Air force inducts 70km range surface-to-air missile system
The Indian Air Force on Thursday inducted a medium range surface-to-air-missile (MRSAM) system capable of knocking out aerial threats such as enemy fighter jets, missiles, helicopters and unmanned aerial vehicles at a range of 70 km. Defence minister Rajnath Singh described the capability as a “game changer” in air defence.
India and Israel have jointly developed MRSAM or the Barak 8 air defence system that includes advanced radar, command and control systems, and mobile launchers. The missile is powered by a locally-developed rocket motor and control system for high manoeuvrability in the terminal phase.
“With the handing over of the MRSAM system to IAF, we have taken a giant leap towards achieving ‘Atmanirbhar Bharat’ (self-reliant India). The MRSAM will prove to be a game changer in air defence,” Singh said at the induction ceremony in Jaisalmer.

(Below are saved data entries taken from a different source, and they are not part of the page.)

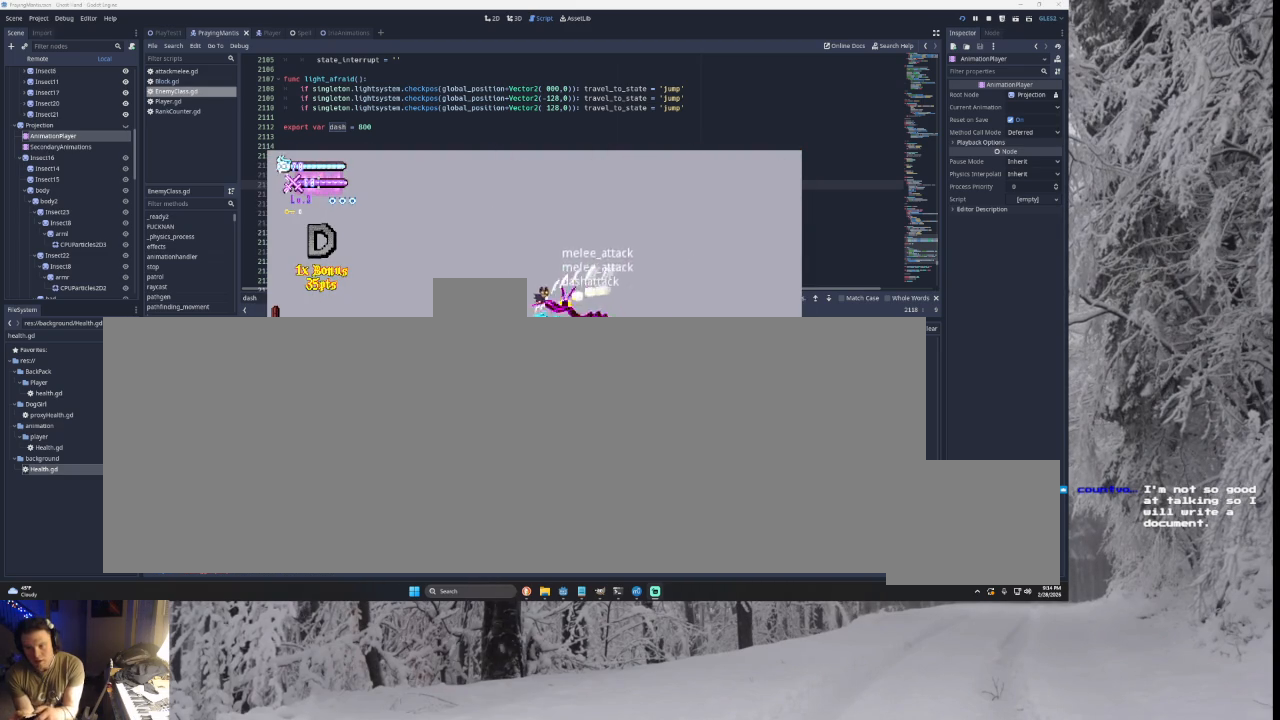
{"buttons": [], "left_stick": "left", "right_stick": "center", "events": [[100, "R2", "up"], [200, "left_stick", "left"]]}
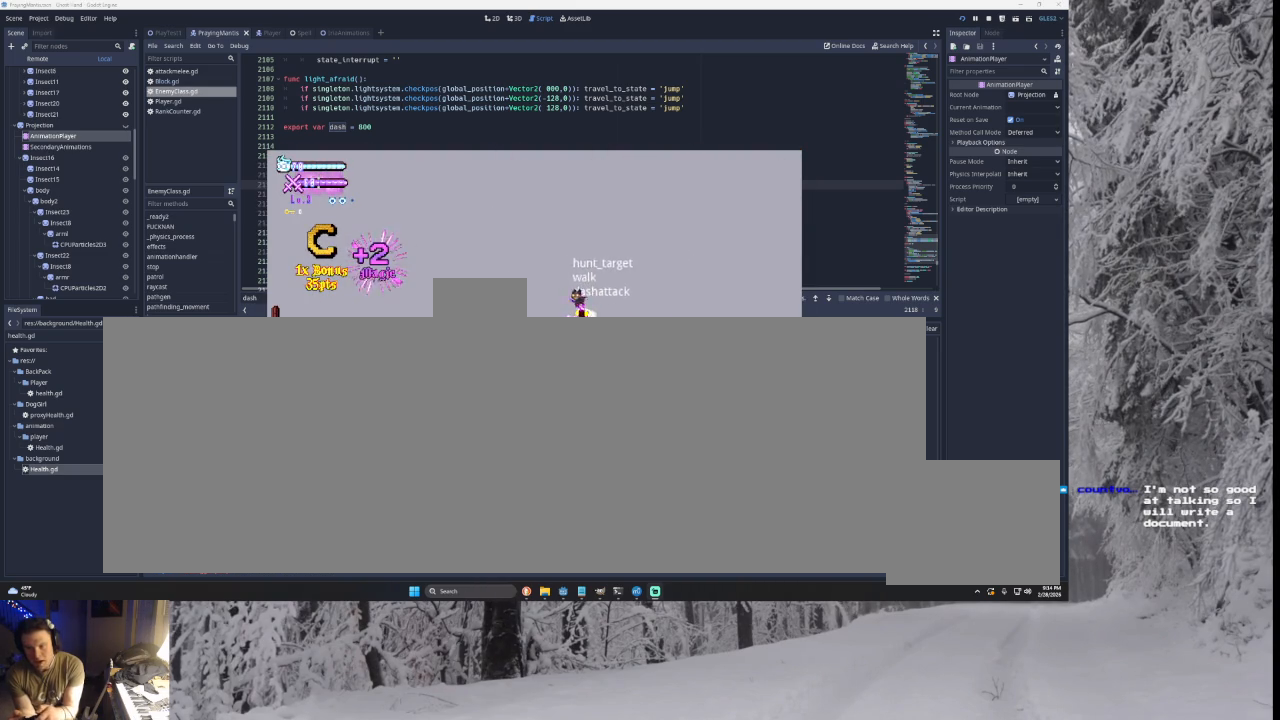
{"buttons": [], "left_stick": "left", "right_stick": "center", "events": [[267, "TRIANGLE", "down"], [433, "TRIANGLE", "up"]]}
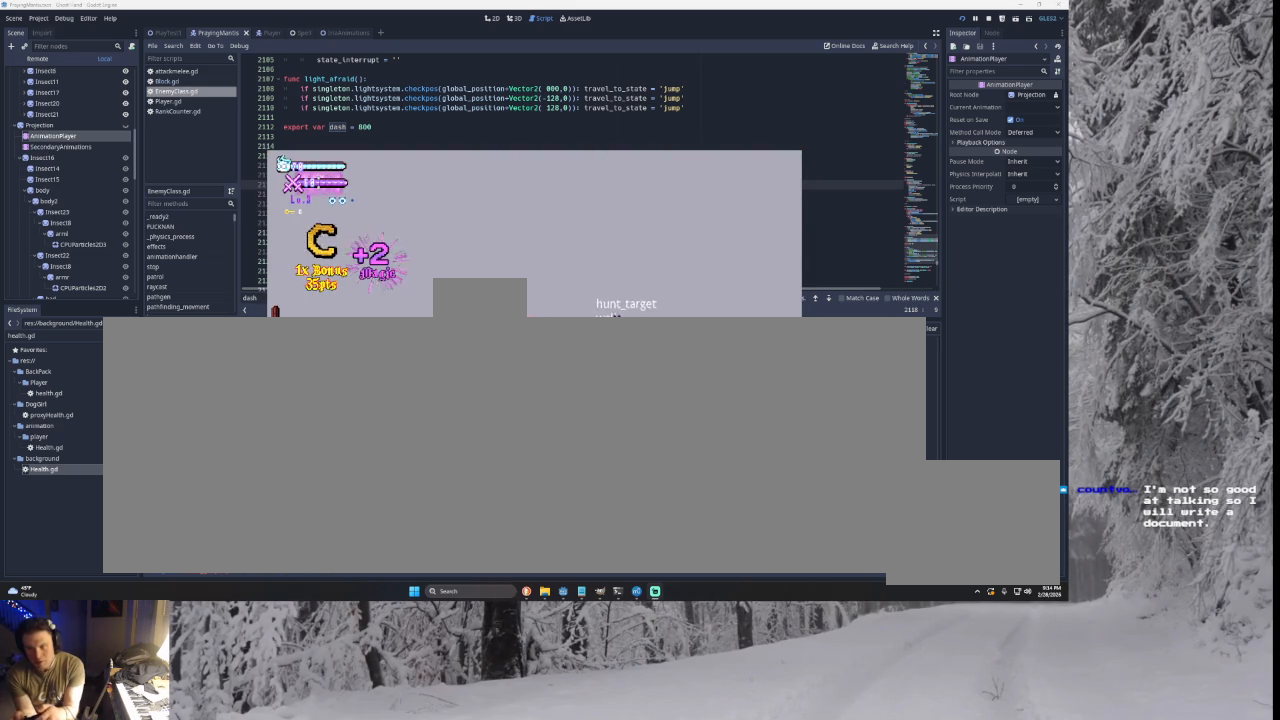
{"buttons": [], "left_stick": "left", "right_stick": "center", "events": []}
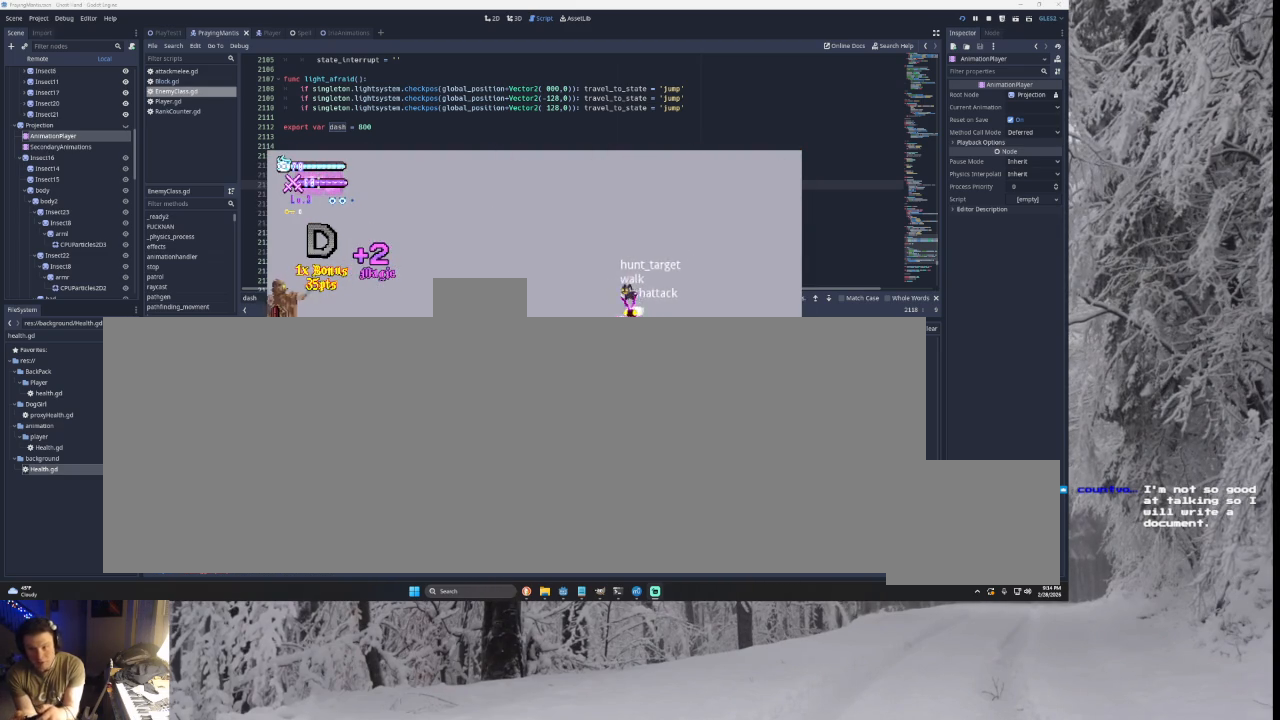
{"buttons": [], "left_stick": "left", "right_stick": "center", "events": [[33, "left_stick", "center"], [200, "left_stick", "left"]]}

The system has been developed jointly by the Israel Aerospace Industries and the Defence Research and Development Organisation (DRDO). Other firms involved in the project include Israeli firm Rafael, Bharat Electronics Limited, Bharat Dynamics Limited and Larsen & Toubro.
DRDO chief G Satheesh Reddy handed over the first firing unit of the system to IAF chief Air Chief Marshal RKS Bhadauria in Singh’s presence.
“The system is capable of hitting multiple targets simultaneously up to a range of 70 km, even in bad weather. Its success in a string of stringent tests is a proof of its reliability,” the defence minister said.
A naval version of MRSAM is already deployed on a few Indian warships to boost their anti-air warfare capabilities. The army too has placed orders for the MRSAM but it has not yet inducted the system. India and Israel have inked separate deals worth around $3 billion over the last four years for advanced surface-to-air missile systems for the three services.
“The MRSAM system was long awaited. Its induction now will boost the IAF’s air defence capability significantly. The impending arrival of the S-400 missile defence systems from Russia will make those capabilities even more formidable,” said Air Vice Marshal Manmohan Bahadur (retd), former additional director general, Centre for Air Power Studies.
India is set to soon begin induction of the S-400 Triumf air defence missile systems ordered from Russia in October 2018. New Delhi has placed orders for five such missile systems capable of destroying a variety of aerial threats, including enemy fighter jets and missiles, at a range of 400 km, and expects the first deliveries by the year-end.
Singh said MRSAM was one of the best missile systems available globally and the project highlighted the close partnership between Indian and Israel in the defence sector. The minister said the MRSAM project strengthened the defence industrial bases of both India and Israel, and was “a win-win situation” for both countries. It has also led to the creation of new test facilities and other infrastructure in the country, he said.
Israel has been among India’s top three arms suppliers during the last five years, according to a report published by the Stockholm International Peace Research Institute (Sipri) in March 2021. India’s top three arms suppliers during 2016-20 were Russia (accounting for 49% of India’s imports), France (18%) and Israel (13%).
Singh said geo-political changes impacted trade, economy, power politics and the security scenario. “In such a situation, strengthening our security and self-reliance has become a necessity, not an achievement.”
The minister said the global scenario was transforming very fast. “Equations between countries are also changing rapidly according to their interests. Whether it is the South China Sea, Indian Ocean Region, Indo-Pacific or Central Asia, uncertainty can be seen everywhere,” Singh said.
The MRSAM induction ceremony took place after Singh and minister for road transport and highways Nitin Gadkari jointly inaugurated an emergency landing facility for the IAF on the Satta-Gandhav stretch of NH-925A near Barmer. The two ministers also witnessed aircraft operations on the new landing facility, which supports landing of all aircraft in the air force’s fighter and transport fleets.